Sans se démonter, notre abbé mûrit le projet d’un Nouveau Dictionnaire des dictionnaires illustré en huit volumes, riche de 20 000 gravures et vendu par souscription à partir de 1899. Mais à peine débutée, l’entreprise va péricliter et GUÉRIN se heurte désormais à de très sérieux problèmes de trésorerie. Fortement endetté, il multiplie imprudemment les projets onéreux pour tenter de remonter la pente, aggravant inexorablement une situation qui le pousse à des manœuvres financières hasardeuses assimilables à des abus de confiance. Sa maison d’édition fait faillite et il se voit lui-même condamné en 1901 à la prison pour dettes. Le détail de cette affaire ne nous est pas connu, mais il est certain qu’elle brisera net la carrière d’éditeur de l’ecclésiastique. Libéré mais éprouvé par sa mésaventure, ce dernier se retirera dans le Lot où il mourra en 1908 dans l’anonymat.

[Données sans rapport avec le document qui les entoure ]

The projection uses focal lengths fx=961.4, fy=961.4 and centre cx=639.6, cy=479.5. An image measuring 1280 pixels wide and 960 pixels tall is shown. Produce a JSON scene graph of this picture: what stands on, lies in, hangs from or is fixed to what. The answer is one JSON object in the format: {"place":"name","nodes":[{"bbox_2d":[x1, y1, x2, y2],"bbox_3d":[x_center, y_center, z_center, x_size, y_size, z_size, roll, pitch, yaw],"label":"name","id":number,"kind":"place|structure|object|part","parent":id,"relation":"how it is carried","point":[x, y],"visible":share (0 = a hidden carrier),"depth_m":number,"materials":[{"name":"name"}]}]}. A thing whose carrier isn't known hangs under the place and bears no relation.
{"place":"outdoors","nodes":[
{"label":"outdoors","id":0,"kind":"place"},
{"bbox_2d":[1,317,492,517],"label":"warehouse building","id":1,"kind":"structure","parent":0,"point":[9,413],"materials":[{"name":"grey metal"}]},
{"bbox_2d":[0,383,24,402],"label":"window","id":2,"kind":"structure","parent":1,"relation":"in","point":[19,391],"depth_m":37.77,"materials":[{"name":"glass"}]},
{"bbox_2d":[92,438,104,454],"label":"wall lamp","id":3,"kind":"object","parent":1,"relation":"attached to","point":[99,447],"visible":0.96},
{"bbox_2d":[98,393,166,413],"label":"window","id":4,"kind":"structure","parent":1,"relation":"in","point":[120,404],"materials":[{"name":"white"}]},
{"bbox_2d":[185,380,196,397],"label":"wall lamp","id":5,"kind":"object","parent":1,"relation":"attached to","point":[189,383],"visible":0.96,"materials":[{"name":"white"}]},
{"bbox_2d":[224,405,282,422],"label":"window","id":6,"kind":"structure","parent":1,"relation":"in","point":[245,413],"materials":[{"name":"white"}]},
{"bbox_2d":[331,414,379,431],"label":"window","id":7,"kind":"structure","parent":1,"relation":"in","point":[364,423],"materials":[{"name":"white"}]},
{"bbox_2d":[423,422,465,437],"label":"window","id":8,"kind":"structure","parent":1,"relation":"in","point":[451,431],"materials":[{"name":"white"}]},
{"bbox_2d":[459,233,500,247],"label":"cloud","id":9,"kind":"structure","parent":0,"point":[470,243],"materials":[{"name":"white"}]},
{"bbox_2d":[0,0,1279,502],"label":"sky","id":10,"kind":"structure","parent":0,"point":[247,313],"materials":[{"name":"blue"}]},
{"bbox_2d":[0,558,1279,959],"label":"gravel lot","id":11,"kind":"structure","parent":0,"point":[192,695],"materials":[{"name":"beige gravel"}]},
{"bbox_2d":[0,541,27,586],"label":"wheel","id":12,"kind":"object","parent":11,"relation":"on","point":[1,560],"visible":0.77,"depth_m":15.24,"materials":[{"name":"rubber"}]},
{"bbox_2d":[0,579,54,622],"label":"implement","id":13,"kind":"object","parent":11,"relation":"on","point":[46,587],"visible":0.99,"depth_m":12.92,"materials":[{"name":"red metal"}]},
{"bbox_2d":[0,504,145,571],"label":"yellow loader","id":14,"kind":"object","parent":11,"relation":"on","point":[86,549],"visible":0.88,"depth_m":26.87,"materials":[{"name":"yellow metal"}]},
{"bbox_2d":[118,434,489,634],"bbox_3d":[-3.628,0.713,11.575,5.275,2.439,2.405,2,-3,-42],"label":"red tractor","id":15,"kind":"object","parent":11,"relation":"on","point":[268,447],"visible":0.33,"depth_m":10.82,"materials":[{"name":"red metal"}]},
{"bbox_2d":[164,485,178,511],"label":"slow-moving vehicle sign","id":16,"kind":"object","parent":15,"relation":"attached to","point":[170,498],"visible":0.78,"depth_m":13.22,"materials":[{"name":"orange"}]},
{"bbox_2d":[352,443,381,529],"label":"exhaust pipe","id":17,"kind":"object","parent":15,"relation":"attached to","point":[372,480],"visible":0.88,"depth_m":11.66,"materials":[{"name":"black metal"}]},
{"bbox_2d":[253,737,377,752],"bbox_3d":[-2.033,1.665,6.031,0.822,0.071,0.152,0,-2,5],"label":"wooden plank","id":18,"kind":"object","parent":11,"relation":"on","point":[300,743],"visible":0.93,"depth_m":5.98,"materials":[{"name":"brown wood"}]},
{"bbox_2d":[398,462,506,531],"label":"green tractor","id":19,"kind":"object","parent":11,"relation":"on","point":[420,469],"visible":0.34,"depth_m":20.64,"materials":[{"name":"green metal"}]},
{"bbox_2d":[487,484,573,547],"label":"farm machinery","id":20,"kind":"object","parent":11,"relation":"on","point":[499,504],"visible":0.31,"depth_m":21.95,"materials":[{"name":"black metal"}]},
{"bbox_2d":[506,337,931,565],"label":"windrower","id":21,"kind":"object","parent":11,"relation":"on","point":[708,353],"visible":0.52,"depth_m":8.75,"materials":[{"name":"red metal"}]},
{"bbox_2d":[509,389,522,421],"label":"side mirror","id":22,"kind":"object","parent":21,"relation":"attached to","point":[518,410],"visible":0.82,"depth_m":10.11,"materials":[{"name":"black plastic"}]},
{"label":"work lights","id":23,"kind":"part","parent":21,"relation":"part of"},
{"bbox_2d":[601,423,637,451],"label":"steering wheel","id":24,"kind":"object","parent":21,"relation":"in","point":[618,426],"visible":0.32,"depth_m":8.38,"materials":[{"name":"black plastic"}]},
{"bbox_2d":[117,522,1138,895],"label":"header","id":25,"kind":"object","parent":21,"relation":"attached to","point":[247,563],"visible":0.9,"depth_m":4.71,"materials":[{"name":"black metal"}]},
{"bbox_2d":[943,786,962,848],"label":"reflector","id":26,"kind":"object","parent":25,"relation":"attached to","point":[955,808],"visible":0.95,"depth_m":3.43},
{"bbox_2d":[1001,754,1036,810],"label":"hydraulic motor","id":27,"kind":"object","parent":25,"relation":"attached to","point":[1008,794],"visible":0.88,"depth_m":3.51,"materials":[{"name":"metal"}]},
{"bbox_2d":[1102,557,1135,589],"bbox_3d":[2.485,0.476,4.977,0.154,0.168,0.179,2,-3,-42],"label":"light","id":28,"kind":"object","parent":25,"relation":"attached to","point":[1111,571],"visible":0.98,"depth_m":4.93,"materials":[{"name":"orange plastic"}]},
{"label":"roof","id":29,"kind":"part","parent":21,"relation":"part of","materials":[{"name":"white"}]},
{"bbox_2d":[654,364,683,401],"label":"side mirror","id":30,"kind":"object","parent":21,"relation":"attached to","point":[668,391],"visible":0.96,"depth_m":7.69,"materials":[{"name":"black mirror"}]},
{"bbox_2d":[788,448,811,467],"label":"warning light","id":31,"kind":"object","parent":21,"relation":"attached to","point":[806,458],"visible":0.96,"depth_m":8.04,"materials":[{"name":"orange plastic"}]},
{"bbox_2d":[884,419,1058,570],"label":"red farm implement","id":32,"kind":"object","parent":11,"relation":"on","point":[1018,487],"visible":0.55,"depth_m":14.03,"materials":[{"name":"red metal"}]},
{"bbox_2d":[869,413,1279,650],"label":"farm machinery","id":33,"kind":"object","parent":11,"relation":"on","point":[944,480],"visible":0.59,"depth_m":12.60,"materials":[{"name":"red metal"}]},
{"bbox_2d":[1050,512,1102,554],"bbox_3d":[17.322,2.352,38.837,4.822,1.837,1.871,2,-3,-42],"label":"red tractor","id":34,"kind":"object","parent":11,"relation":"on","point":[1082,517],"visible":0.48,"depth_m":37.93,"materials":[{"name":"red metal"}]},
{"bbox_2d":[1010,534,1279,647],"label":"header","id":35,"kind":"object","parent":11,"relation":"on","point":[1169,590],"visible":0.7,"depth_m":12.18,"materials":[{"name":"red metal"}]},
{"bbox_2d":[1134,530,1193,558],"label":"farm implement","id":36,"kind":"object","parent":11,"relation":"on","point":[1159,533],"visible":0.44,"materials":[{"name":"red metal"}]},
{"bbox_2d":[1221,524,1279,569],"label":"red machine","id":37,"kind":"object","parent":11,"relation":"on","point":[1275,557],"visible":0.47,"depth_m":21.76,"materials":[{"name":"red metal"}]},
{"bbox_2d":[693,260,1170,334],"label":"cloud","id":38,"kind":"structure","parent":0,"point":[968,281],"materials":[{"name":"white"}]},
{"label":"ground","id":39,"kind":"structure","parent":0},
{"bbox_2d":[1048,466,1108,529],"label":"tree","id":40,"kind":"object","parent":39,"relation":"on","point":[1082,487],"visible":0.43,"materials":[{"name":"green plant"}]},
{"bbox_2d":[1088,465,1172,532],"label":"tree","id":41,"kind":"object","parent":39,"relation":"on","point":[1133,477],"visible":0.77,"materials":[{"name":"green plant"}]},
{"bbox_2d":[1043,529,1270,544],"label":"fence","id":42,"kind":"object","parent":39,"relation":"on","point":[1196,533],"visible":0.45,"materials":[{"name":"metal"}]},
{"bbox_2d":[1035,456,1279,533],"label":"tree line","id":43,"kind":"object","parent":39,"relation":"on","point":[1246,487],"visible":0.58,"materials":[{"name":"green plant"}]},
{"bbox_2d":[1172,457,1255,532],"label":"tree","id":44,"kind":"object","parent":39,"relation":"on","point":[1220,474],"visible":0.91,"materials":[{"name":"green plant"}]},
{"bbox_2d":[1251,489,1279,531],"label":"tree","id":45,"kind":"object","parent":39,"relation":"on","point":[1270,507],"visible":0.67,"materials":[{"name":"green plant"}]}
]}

Malgré cette triste fin, son travail encyclopédique va lui survivre d’une manière inattendue. L’année même de la mort de GUÉRIN débute la publication d’une Encyclopédie universelle du XXe siècle qui, deux ans plus tard, totalisera douze grands volumes. La conception du livre est supervisée par l’académicien Alfred MÉZIÈRES, par ailleurs ancien contributeur du Dictionnaire des dictionnaires. Or, bien que le nom de GUÉRIN soit absent de cette nouvelle encyclopédie, son contenu n’est en réalité qu’une copie du dictionnaire encyclopédique de l’abbé. C’est Alain REY qui, des décennies plus tard, fera le rapprochement et stigmatisera le piratage. Tombé dans l’oubli aujourd’hui, GUÉRIN fait figure d’encyclopédiste maudit. En dépit de ses efforts louables, il n’est jamais parvenu à égaler le Larousse et à faire oublier le Littré, mais il aura été un entrepreneur audacieux qui aura eu le mérite de proposer une encyclopédie de vulgarisation de qualité.